→ **Problem statement**:
Please convert the records below, starting with their first line and going on through the line containing "family: Coccinellidae", into a JSON list of strings, one string per line, with blank lines left out.

→ **Raw records**:

:::

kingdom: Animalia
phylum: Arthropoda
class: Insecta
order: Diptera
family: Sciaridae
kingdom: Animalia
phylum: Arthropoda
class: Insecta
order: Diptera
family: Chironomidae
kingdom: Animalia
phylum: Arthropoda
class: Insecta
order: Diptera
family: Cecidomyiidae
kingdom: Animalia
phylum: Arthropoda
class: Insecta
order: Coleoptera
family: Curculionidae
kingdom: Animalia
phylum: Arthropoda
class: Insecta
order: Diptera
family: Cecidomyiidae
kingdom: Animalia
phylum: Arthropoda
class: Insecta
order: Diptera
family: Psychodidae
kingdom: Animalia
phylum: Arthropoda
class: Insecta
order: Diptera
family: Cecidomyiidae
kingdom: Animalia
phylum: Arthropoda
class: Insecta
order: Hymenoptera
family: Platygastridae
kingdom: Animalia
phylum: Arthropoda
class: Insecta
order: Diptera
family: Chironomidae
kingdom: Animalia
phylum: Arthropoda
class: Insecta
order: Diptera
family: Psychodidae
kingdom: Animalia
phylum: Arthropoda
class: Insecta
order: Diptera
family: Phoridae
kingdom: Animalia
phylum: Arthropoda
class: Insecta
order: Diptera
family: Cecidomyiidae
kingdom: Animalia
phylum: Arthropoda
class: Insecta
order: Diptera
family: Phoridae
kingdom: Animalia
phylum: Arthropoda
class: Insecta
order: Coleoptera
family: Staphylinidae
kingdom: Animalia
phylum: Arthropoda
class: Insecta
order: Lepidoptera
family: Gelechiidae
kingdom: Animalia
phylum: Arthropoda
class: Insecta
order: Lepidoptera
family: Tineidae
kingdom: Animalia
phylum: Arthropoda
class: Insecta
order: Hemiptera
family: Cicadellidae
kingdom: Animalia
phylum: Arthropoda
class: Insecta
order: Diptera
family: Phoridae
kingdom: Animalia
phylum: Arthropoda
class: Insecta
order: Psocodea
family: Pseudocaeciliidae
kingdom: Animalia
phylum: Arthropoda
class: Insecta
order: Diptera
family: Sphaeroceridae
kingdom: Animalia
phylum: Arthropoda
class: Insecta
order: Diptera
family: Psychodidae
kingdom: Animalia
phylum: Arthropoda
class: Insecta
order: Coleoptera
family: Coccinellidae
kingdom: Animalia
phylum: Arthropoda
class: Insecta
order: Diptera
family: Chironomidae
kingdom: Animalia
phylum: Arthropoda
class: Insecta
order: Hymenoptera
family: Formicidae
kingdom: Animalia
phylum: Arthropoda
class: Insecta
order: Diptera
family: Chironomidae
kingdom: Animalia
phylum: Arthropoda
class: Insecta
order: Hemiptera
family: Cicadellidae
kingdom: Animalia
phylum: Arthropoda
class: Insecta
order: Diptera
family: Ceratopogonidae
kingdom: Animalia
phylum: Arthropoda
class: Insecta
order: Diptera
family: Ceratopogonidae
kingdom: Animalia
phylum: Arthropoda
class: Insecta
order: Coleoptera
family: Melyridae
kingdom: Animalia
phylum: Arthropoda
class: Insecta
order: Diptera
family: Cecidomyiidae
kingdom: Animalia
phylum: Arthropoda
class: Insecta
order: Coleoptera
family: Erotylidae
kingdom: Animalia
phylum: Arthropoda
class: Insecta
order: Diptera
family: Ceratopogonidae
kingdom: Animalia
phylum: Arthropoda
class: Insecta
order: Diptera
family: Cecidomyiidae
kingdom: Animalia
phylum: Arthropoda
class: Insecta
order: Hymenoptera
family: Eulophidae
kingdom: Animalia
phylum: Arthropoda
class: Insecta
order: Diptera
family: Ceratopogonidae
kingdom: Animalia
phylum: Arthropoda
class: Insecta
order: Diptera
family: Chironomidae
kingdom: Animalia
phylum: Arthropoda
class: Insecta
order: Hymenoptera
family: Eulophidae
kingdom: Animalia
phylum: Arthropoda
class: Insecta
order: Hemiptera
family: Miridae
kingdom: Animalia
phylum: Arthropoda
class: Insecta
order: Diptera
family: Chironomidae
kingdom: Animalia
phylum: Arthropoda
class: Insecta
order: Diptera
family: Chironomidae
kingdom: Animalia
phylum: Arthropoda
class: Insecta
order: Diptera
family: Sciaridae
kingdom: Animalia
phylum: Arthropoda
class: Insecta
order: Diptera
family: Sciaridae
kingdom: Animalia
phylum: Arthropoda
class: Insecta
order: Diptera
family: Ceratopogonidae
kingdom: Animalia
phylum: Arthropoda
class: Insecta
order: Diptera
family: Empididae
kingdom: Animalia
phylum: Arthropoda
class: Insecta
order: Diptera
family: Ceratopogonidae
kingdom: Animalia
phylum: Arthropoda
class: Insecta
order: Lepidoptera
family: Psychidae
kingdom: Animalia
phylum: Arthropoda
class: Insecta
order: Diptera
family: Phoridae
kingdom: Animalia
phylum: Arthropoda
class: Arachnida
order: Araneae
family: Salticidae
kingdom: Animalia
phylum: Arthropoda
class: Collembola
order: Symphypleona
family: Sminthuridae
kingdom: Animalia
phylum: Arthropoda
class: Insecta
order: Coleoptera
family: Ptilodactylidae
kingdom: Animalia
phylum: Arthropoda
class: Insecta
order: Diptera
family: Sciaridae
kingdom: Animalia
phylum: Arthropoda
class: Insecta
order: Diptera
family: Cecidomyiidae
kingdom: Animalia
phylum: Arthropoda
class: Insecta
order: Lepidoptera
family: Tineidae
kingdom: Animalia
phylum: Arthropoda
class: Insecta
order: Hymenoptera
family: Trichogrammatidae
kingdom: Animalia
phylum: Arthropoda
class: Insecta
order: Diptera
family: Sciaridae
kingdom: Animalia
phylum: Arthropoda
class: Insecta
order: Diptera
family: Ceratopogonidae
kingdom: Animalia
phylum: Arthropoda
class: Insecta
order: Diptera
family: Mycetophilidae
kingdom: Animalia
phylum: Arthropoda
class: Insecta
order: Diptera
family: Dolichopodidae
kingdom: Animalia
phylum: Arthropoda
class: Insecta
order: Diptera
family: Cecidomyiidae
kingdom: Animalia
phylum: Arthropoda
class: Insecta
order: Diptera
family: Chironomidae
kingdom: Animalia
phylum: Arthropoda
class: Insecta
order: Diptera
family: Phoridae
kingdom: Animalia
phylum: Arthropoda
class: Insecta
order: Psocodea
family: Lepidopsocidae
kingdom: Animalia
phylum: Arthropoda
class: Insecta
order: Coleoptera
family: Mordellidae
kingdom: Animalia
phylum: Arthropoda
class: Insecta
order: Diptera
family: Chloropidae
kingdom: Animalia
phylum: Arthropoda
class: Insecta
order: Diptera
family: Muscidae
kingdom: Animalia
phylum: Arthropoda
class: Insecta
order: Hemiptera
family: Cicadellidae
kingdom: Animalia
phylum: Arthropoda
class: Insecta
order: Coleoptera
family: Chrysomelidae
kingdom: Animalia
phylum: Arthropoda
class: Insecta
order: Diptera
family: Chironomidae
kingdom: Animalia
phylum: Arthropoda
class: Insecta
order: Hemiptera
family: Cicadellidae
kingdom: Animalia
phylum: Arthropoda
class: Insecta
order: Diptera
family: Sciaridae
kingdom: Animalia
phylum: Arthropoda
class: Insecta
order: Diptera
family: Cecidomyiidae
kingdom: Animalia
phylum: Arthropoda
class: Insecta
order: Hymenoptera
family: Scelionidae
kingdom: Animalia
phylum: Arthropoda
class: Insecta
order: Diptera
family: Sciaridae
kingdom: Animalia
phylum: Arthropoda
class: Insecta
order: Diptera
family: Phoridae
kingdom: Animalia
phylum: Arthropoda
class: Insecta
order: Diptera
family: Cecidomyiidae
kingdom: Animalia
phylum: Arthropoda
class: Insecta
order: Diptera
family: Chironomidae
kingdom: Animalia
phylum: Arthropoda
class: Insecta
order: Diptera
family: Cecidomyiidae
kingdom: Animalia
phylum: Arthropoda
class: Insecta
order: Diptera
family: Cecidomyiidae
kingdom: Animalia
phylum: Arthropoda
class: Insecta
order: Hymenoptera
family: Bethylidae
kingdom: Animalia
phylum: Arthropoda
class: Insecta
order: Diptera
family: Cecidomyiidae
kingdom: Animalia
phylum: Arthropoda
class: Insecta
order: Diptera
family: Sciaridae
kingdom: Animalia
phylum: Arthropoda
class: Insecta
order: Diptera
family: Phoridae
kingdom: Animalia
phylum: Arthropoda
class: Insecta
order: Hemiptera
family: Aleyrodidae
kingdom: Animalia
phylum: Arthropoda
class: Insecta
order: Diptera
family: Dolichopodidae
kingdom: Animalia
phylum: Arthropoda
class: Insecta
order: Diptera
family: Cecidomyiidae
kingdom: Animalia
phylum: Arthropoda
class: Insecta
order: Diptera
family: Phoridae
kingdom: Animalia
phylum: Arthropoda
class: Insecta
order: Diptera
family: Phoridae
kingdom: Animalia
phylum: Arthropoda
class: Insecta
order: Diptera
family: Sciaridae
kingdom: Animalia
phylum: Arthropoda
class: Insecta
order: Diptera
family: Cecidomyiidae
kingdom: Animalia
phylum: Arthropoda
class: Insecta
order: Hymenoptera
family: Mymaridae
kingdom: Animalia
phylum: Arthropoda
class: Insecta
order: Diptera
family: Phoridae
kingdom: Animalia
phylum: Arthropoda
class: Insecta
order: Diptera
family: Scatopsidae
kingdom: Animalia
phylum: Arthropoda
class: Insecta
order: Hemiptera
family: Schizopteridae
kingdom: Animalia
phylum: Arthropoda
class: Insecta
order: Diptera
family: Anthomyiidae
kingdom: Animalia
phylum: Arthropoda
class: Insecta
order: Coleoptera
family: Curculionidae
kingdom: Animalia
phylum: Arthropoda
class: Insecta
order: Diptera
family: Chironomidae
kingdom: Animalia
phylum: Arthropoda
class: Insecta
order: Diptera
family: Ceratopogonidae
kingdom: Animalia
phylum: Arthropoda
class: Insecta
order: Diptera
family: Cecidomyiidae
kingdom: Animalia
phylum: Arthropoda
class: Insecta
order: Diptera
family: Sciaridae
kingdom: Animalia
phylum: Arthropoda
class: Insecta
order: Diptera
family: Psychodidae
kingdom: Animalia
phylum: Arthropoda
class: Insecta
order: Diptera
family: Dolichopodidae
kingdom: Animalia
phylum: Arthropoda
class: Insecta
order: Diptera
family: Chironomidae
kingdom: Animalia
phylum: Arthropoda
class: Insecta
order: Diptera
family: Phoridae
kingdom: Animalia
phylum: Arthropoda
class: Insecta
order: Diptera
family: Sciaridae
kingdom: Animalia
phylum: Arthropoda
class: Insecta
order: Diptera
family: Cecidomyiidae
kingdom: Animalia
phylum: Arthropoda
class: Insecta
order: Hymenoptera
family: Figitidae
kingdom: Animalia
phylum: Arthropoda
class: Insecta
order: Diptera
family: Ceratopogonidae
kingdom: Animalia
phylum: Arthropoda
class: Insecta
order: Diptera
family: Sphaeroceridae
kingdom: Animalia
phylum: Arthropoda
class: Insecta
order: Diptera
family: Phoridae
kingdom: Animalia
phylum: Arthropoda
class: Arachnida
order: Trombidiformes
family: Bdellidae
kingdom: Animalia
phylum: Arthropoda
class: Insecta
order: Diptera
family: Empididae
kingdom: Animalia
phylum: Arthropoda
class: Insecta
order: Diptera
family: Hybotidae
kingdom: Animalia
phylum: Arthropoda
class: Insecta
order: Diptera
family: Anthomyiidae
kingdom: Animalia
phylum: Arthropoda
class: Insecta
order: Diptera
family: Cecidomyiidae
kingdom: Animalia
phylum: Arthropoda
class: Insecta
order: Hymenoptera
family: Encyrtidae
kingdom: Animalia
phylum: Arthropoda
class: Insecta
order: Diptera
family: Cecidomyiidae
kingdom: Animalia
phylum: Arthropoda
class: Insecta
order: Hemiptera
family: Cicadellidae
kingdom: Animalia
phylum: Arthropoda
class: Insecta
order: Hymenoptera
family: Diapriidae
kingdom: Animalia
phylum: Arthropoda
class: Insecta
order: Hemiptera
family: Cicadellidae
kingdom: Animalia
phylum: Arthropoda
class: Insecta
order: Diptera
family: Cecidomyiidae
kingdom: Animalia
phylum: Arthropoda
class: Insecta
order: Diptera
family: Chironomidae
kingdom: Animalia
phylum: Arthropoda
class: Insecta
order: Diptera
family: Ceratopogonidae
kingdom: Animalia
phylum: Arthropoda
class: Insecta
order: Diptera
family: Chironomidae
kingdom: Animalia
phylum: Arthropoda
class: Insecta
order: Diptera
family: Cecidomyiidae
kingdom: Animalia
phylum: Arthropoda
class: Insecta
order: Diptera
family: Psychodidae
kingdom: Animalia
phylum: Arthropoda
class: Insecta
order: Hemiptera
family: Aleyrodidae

:::

→ **Completed exercise**:
[
  "kingdom: Animalia",
  "phylum: Arthropoda",
  "class: Insecta",
  "order: Diptera",
  "family: Sciaridae",
  "kingdom: Animalia",
  "phylum: Arthropoda",
  "class: Insecta",
  "order: Diptera",
  "family: Chironomidae",
  "kingdom: Animalia",
  "phylum: Arthropoda",
  "class: Insecta",
  "order: Diptera",
  "family: Cecidomyiidae",
  "kingdom: Animalia",
  "phylum: Arthropoda",
  "class: Insecta",
  "order: Coleoptera",
  "family: Curculionidae",
  "kingdom: Animalia",
  "phylum: Arthropoda",
  "class: Insecta",
  "order: Diptera",
  "family: Cecidomyiidae",
  "kingdom: Animalia",
  "phylum: Arthropoda",
  "class: Insecta",
  "order: Diptera",
  "family: Psychodidae",
  "kingdom: Animalia",
  "phylum: Arthropoda",
  "class: Insecta",
  "order: Diptera",
  "family: Cecidomyiidae",
  "kingdom: Animalia",
  "phylum: Arthropoda",
  "class: Insecta",
  "order: Hymenoptera",
  "family: Platygastridae",
  "kingdom: Animalia",
  "phylum: Arthropoda",
  "class: Insecta",
  "order: Diptera",
  "family: Chironomidae",
  "kingdom: Animalia",
  "phylum: Arthropoda",
  "class: Insecta",
  "order: Diptera",
  "family: Psychodidae",
  "kingdom: Animalia",
  "phylum: Arthropoda",
  "class: Insecta",
  "order: Diptera",
  "family: Phoridae",
  "kingdom: Animalia",
  "phylum: Arthropoda",
  "class: Insecta",
  "order: Diptera",
  "family: Cecidomyiidae",
  "kingdom: Animalia",
  "phylum: Arthropoda",
  "class: Insecta",
  "order: Diptera",
  "family: Phoridae",
  "kingdom: Animalia",
  "phylum: Arthropoda",
  "class: Insecta",
  "order: Coleoptera",
  "family: Staphylinidae",
  "kingdom: Animalia",
  "phylum: Arthropoda",
  "class: Insecta",
  "order: Lepidoptera",
  "family: Gelechiidae",
  "kingdom: Animalia",
  "phylum: Arthropoda",
  "class: Insecta",
  "order: Lepidoptera",
  "family: Tineidae",
  "kingdom: Animalia",
  "phylum: Arthropoda",
  "class: Insecta",
  "order: Hemiptera",
  "family: Cicadellidae",
  "kingdom: Animalia",
  "phylum: Arthropoda",
  "class: Insecta",
  "order: Diptera",
  "family: Phoridae",
  "kingdom: Animalia",
  "phylum: Arthropoda",
  "class: Insecta",
  "order: Psocodea",
  "family: Pseudocaeciliidae",
  "kingdom: Animalia",
  "phylum: Arthropoda",
  "class: Insecta",
  "order: Diptera",
  "family: Sphaeroceridae",
  "kingdom: Animalia",
  "phylum: Arthropoda",
  "class: Insecta",
  "order: Diptera",
  "family: Psychodidae",
  "kingdom: Animalia",
  "phylum: Arthropoda",
  "class: Insecta",
  "order: Coleoptera",
  "family: Coccinellidae"
]